#### EXTRAIT PROPOSÉ:
━━━━

Daniel Cordier est l'organisateur de la WT. Le secrétariat me fournit un deuxième plan d'émission: PERCH GAMMA, doublant ainsi mes possibilités de rendez-vous avec la Home station, mes longueurs d'ondes, mes indicatifs d'appel. On me donne aussi un deuxième poste, ce qui évite des transports, à la merci d'un contrôle de police.

C'est l'avalanche. Finies les balades à vélo, les flâneries chez Flammarion. Trois émissions par semaine à Chalon, quatre à Lyon. Un ancien de Thame Park, François Briant[35] - PAL W - prend une partie du trafic, jusqu'à son départ pour la zone occupée, en décembre 42. Même Daniel Cordier, qui pourtant a assez à faire avec le Secrétariat, se met parfois à la radio. Les messages passent.

La gonio manque de discrétion. Le KWU est à présent mieux rôdé, mieux organisé, mieux équipé, avec trois stations fixes d'écoute à Brest, Augsburg et Nürnberg. Il leur faut dix minutes pour fournir aux équipes mobiles l'emplacement, à dix kilomètres près, d'un émetteur lorqu'ils l'entendent pour la première fois. Vingt à trente minutes plus tard, la gonio locale est sur place[36]. Il est maintenant rare que je puisse émettre plus d'une demi-heure sans que ma protection bourguignonne - efficace! - ne me signale l'approche d'une Mercedes-Benz grise décapotable - nous en connaissons l'aspect par coeur - à la capote anormalement ventrue.

À plusieurs reprises, j'interromps mon émission en catastrophe parce qu'un avion, équipé d'un grand cercle horizontal accroché aux ailes et au fuselage, vient de voler à ras du toit. Nouvelle forme de gonio que je ne connais pas? J'avais, avant la guerre, lu un article (d'Henri de France?) qui décrivait qu'un avion volant au dessus d'un émetteur pouvait provoquer un battement à la réception, d'où on pourrait déduire le point d'émission... Ça commence à sentir le roussi.

On râle toujours après la Centrale. Quoi de plus frustrant, alors que la gonio nous presse tant, que de repartir, télégrammes en poche, pas transmis, parce qu'on avait en face de soi un empaillé?

La guerre se complique, dit la BBC: le général Montgomery bouscule le général Rommel à El Alamein, à la frontière égyptienne et le rejette dans le désert de Libye, juste avant le débarquement américain en Afrique du Nord, qui débute le 8 novembre 1942.

Exultation, qui vire vite à la perplexité et à la frustration devant les magouilles yankees en Afrique du Nord avec l'amiral Darlan et le général Giraud.

Le ll novembre, les Chleuhs envahissent la zone "nono[37]". Sur les bords du Rhône, un motard et son side-car s'arrêtent devant moi pour me demander leur chemin. Premier face à face avec l'envahisseur en uniforme depuis notre rencontre au pays basque en juin 40. Submergé d'émotion, je leur tourne le dos et m'en vais, accompagné de jurons teutons. Ils sont vraiment bonne pâte de laisser passer cela. Et il serait temps pour moi de ne plus me laisser surprendre par les gestes futiles.

━━━━

#### DONNÉES FOURNIES:
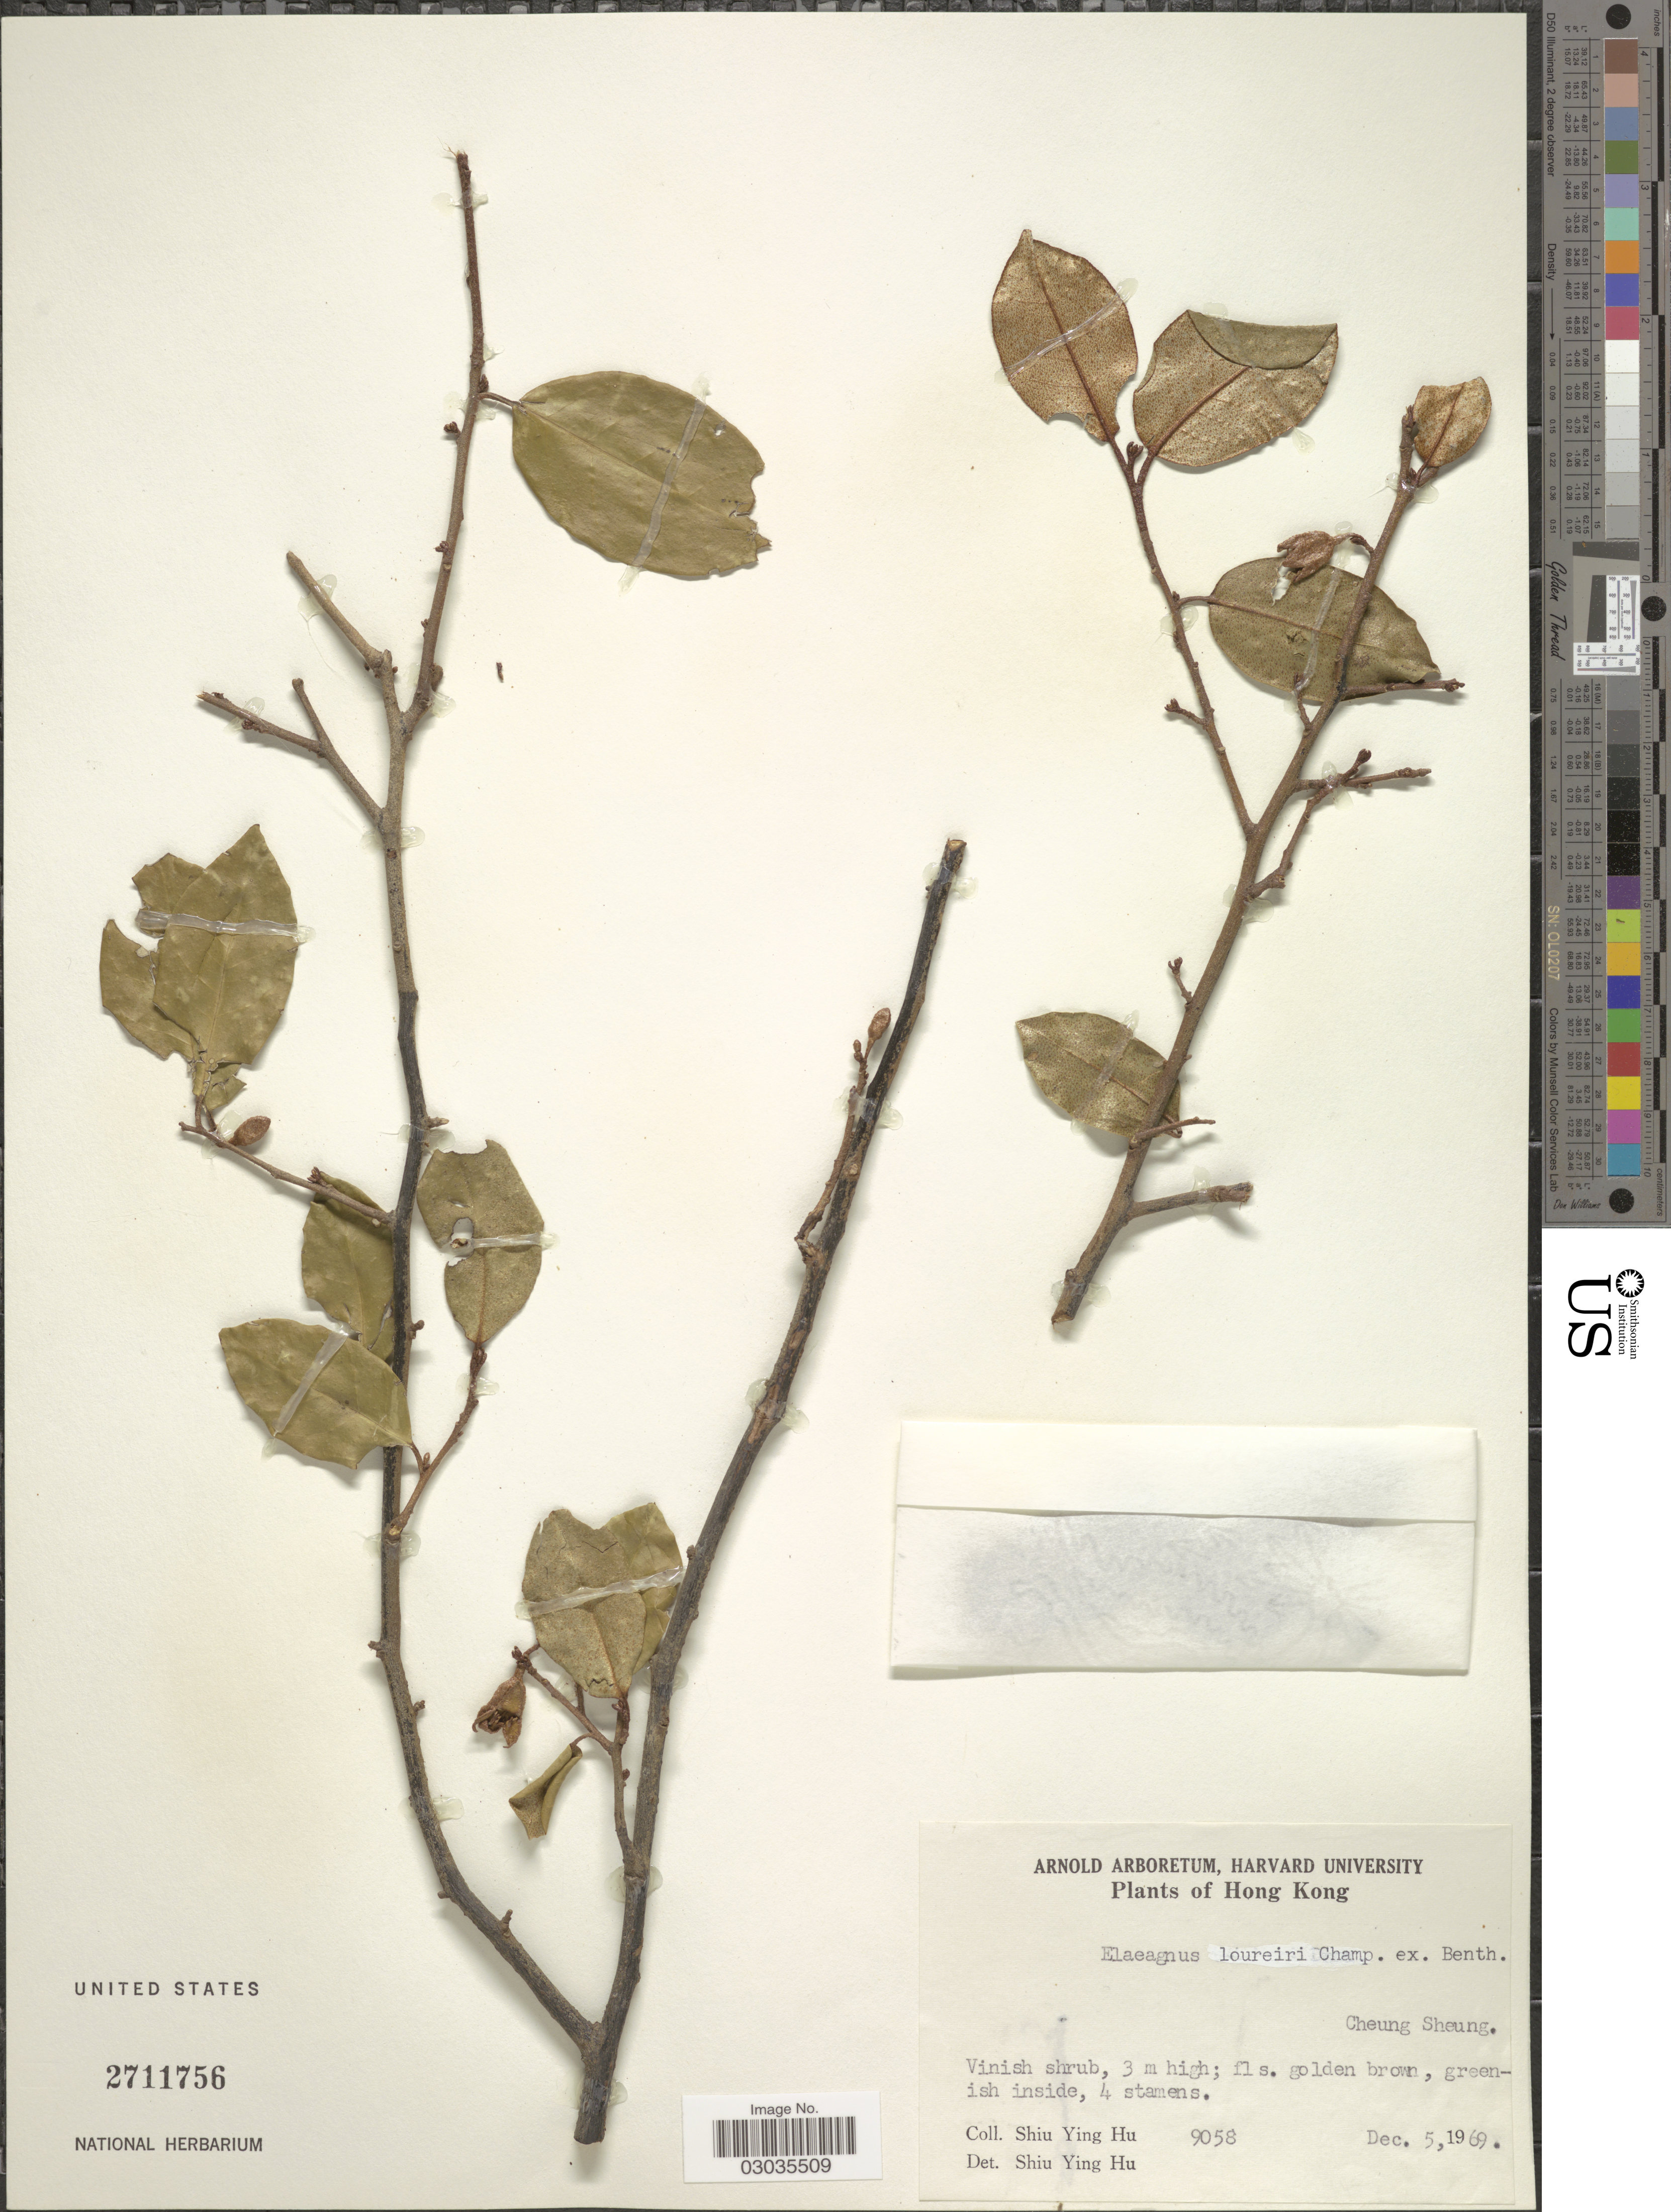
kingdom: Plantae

━━━━

#### TRAVAIL À FAIRE:
D'après l'extrait proposé, à quoi sert le deuxième poste qui est remis ? Répondez en une à trois phrases. Les données n'ont aucun lien avec l'extrait proposé.

#### SOLUTION COMPLÈTE:
Le deuxième poste permet d'éviter des transports, pendant lesquels on serait à la merci d'un contrôle de police.